Lavando os copos e
as taças de espumante que deixei para depois, os copos e taças da última
Oficina que coordenei e repousaram ali no fim de semana. Sábado brindávamos o
sentimento bom de criar e compor o mundo, de partilhar e acolher o outro.
Domingo votávamos e hoje lavo os copos e taças do sábado. Enquanto lavo, me
pergunto, como seguirei um trabalho que pretende abrir caminho para a voz de
cada um, a voz única consonante e divergente de cada um em um mundo que só quer
ouvir “Sim, senhor!” Será possível por muito tempo continuar construindo o que
só pôde ser imaginado após as portas se abrirem?
Lavando os copos e
as taças, precisei parar, sentar e aqui colocar para fora o que me vai por
dentro triste. Não quero conviver mais com tanta gente, não quero mais saber o
que tanta gente pensa. Não era assim que vivíamos antes das redes sociais e não
somos obrigados a viver assim. Nos últimos tempos, nos últimos votos, fui
apresentada ao que pensa gente demais, gente educada, simpática, gente
cristã... Gente, essa mesma gente, que não se importa, que olha o buraco do
umbigo e se enfia por lá para justificar todo o horror que apoia, fingindo não
apoiar. Gente que vive a vida como torcida de futebol e que só se importa em
ganhar, e vira tabuleiro, e esperneia e agride, e aceita toda mentira e ódio que
pareça algo que lhe favoreça, mesmo que fira, decepe e mate o filho do seu
vizinho.
Lavo os copos e
taças do brinde ao que é belo e forte, ao que é a busca por conectar-se, ao
estar junto no amor, na dor, e na criação e penso, penso, e sinto, sinto muito.

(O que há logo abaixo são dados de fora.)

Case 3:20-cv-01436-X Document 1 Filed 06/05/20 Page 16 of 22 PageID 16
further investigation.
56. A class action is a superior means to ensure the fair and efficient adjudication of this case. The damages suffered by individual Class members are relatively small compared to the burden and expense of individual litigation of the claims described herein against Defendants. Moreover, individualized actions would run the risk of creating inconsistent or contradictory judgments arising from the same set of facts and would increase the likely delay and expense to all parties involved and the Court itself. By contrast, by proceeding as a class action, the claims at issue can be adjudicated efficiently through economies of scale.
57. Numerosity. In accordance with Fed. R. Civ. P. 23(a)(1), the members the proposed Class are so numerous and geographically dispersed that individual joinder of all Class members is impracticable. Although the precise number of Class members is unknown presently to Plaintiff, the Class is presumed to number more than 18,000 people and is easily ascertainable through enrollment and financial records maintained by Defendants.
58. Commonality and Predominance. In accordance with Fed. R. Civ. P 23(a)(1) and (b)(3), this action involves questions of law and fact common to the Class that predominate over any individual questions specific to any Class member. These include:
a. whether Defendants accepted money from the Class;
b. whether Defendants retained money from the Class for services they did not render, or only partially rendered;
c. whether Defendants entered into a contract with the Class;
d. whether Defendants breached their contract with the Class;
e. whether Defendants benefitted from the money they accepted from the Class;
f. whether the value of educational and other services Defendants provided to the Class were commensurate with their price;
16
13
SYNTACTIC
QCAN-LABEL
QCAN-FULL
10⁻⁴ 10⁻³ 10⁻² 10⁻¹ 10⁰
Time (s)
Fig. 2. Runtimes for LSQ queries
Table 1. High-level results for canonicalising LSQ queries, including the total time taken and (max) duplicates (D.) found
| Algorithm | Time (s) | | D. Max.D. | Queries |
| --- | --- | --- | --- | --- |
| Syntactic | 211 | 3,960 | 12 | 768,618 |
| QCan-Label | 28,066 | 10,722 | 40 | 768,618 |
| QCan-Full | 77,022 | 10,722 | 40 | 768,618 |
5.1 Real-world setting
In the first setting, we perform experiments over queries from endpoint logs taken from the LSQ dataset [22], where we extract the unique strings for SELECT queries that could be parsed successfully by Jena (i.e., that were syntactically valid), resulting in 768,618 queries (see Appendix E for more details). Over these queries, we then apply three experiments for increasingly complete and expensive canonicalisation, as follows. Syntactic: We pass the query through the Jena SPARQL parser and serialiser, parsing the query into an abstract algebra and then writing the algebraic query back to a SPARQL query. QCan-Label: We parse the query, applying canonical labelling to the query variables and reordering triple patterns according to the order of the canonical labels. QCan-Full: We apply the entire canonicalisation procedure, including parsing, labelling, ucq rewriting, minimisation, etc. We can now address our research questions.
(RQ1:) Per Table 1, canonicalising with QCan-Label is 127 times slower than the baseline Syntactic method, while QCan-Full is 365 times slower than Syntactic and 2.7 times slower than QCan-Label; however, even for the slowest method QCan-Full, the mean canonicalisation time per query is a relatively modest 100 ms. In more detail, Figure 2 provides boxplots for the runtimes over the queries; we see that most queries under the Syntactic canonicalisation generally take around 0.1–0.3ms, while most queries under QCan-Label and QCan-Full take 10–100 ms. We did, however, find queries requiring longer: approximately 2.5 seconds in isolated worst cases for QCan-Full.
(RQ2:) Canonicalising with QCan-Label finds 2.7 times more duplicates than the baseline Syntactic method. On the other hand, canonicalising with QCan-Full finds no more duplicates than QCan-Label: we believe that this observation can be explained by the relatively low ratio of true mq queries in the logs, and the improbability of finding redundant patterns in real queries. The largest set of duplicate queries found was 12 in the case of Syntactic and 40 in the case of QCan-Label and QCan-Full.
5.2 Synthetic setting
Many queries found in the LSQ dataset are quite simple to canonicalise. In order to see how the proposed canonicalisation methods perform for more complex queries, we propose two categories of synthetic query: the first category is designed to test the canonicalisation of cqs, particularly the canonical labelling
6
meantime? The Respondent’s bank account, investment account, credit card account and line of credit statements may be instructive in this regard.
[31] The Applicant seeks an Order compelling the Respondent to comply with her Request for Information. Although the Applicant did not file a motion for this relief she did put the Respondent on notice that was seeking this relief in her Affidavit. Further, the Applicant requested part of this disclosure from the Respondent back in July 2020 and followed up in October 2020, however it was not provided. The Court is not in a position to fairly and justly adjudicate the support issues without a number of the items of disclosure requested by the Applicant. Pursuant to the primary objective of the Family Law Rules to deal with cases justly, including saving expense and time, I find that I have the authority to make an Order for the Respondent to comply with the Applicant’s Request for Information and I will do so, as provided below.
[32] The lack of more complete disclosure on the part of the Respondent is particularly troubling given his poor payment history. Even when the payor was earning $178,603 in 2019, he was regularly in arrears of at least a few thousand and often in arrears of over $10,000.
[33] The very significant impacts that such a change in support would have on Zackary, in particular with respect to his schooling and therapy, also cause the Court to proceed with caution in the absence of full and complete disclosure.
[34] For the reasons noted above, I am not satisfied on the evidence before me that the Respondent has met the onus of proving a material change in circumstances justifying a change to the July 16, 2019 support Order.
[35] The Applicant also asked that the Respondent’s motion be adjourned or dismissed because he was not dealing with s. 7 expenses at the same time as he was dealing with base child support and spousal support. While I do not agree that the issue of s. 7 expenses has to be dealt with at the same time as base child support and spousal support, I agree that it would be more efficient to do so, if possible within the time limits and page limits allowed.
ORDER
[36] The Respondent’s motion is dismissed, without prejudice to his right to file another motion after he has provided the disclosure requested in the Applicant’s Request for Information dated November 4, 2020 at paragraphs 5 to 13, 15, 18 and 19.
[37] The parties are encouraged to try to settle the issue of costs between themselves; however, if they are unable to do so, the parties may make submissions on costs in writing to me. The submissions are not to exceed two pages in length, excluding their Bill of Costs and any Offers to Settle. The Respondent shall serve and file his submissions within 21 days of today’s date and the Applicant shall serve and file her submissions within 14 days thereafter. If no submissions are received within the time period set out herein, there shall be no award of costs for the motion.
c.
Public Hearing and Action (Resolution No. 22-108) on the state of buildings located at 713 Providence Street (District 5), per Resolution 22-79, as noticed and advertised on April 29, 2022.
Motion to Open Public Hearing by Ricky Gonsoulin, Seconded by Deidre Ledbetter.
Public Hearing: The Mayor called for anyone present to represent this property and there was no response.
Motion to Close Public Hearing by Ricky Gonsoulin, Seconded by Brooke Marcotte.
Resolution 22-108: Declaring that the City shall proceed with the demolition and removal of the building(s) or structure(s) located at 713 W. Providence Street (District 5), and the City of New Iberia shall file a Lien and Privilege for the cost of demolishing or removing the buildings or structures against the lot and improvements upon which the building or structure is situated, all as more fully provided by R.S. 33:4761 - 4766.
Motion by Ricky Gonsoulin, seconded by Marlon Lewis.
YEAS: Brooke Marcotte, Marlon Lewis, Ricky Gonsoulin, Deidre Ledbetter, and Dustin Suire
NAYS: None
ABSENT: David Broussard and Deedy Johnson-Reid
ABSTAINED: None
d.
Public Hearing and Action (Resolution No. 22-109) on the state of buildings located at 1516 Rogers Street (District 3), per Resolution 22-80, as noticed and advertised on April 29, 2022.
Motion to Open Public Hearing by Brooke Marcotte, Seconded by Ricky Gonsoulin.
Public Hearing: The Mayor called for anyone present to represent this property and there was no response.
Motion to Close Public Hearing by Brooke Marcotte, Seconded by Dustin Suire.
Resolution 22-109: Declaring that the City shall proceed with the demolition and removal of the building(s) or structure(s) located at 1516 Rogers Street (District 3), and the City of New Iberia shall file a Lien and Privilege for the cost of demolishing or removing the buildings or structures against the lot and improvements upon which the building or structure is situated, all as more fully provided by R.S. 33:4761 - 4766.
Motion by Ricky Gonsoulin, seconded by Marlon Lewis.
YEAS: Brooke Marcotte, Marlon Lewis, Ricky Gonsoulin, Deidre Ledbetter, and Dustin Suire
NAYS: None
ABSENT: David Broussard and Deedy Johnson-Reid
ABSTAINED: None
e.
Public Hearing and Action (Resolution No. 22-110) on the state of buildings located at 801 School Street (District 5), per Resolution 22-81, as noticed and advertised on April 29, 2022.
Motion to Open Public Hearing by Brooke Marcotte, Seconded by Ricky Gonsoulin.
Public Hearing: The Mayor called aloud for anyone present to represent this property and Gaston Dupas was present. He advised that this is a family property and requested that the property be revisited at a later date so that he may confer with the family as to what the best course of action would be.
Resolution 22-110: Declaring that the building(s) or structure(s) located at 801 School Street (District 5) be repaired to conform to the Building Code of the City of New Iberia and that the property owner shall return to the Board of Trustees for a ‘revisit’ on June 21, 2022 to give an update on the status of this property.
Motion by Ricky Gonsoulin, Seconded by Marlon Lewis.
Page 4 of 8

O que quero para mim? O que preciso para mim no momento? Preciso de ninho e
calma. Preciso de luz e alma. Na rua, sinto a sombra do ódio que circula
disfarçado de normalidade. No que precisar, lá estarei, na rua, no meu
trabalho, apoiando os que continuarem buscando crescer, buscando expressão,
buscando luz e vida, meu trabalho permanece, continua minha missão. Fora isso,
volto-me para dentro, dentro de casa, junto aos meus e ao meu eu mais
verdadeiro. Foi muito da minha energia gritando, como o cientista Semmelweiss
que gritava pelas ruas de Viena implorando para que lavassem as mãos a aqueles
que não enxergavam a possibilidade de infecção e que morriam doentes em suas
vidas contaminadas. Semmelweiss morreu em um asilo, considerado um louco. Muito
da minha energia se foi, nos últimos tempos, pedindo que enxergassem além e, em
uma triste constatação, percebi que mãos ao meu redor foram lavadas de outra
maneira, mãos lavadas no sangue do preconceito, da discriminação, do egoísmo e
do ódio cego.
Não quero viver
envolta no ódio. Não quero nada só para mim. Quero o mundo de alma bela, quero
os que amam de verdade e não só da boca para fora. Preciso recarregar minhas
energias, preciso me nutrir dentro do amor, me recolherei por tempo
indeterminado. Estarei no meu trabalho e na minha casa. Minha casa é também
colo e abrigo para quem busca esse amor. De lá não pretendo sair por um tempo,
retorno ao meu lar, ao meu casulo, ao meu aconchego. Pode ser que eu mude, pode ser que repense,
pode ser que as baterias se recarreguem mais rápido do que imagino, mas agora o
tempo será o tempo que a alma precisar. Agora
volto-me para dentro, observando o caminhar do mundo com pesar, mas ainda com
amor. Cuidarei de mim, da minha ferida, cuidarei dos desolados e decepcionados,
cuidaremos uns dos outros. Continuarei acreditando e se preciso for, volto à
rua, mas por enquanto sou e vivo no interior de mim.